The overriding impression I have of the Festival of Freedom is that it was interesting and I'm glad I went, but I can't say that I "enjoyed" it as such. My mother kept bouncing up and down saying "Do you like Berlin? You don't seem to be enjoying yourself!", which didn't help. The main reason I'm not sure that I enjoyed it was because the history is rather grim and upsetting. It's not very pleasant to see how a government utterly oppressed its people for several decades. Seeing things like the parts of the Berlin Wall that still exist and realising the scope of the thing is incredible. You can read about it and see photos, but it doesn't convey the size. (It really was colossally wide - now there are several streets with buildings in what used to be no-man's-land between the two halves of the wall). And it's all very well to have a celebration because it's 20 years since East Germans became able to vote and travel freely - but what of all the countries in the world that still have dictatorships and totalitarian governments?
It's also rather thought-provoking to imagine oneself in that situation. What kind of person would I have been in East Germany? Would I have been one of the rebels, writing the underground newspapers and risking imprisonment or death on a daily basis? Or would I have been one of the rule-abiders, sticking to the law even though it meant repression of spirit? Could I even have been one of the Stasi (secret police), spying on my fellow citizens? It's impossible to know because I wasn't there and didn't grow up in that environment. Certainly I was incredibly rule-abiding when I was at school. (I've always liked to think that in the Harry Potter universe I'd be Hermione Granger or Luna Lovegood - very smart and willing to risk trouble if it was necessary, but really I was more like a Percy Weasley - unquestioning of the rules and determined to follow them because It Was The Right Thing To Do, even if they didn't make sense).
Also, while we were learning about what everyday life was like for "normal people", they were all apparently white, heterosexual and able-bodied. It's true that the Nazis made it very difficult for people who weren't white to live in the country, but we were looking at life in the 1980s. What happened to gay and bisexual people? What happened to disabled people? (Abortions were free for the first three months of pregnancy). What about the mentally ill? The communist government encouraged women to go to work by having huge state-run nurseries, in which children were potty-trained en masse. All of the toddlers would be put on the potty at the same time and they'd all have to sit there until everyone had finished. What happened to children who couldn't manage potty-training with their age peers?

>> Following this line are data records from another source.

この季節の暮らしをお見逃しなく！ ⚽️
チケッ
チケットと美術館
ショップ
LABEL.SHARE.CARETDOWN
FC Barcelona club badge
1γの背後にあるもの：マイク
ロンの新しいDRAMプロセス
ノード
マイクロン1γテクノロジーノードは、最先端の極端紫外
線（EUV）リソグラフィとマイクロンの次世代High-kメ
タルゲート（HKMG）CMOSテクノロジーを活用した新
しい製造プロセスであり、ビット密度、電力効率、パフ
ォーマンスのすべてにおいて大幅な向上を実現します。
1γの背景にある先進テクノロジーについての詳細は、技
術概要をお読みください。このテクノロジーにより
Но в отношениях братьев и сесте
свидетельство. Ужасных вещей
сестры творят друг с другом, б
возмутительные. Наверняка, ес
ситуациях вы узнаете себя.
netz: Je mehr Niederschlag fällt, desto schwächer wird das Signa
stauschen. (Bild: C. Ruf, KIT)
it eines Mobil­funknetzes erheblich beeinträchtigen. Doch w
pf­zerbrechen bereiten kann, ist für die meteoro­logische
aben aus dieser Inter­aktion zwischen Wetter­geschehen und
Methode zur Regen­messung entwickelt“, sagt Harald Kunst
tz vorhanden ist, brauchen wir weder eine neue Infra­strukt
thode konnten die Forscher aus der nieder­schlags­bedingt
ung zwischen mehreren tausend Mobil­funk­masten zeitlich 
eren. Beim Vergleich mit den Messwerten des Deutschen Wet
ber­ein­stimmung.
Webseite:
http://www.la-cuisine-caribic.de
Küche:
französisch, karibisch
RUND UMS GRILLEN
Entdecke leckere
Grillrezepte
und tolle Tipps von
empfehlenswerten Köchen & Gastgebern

So yes, lots of things to think about, and maybe some things to research when I have the time and feel up to it. I'll write more about what we actually did another time. Also, Richard has lots of photos which may go online eventually. I'll definitely go to Berlin again - it was one of the most excellent places to eat that I've found in Europe. (You think Germany's all meat and sausages? Well, there were tons of vegetarian & vegan restaurants as well!).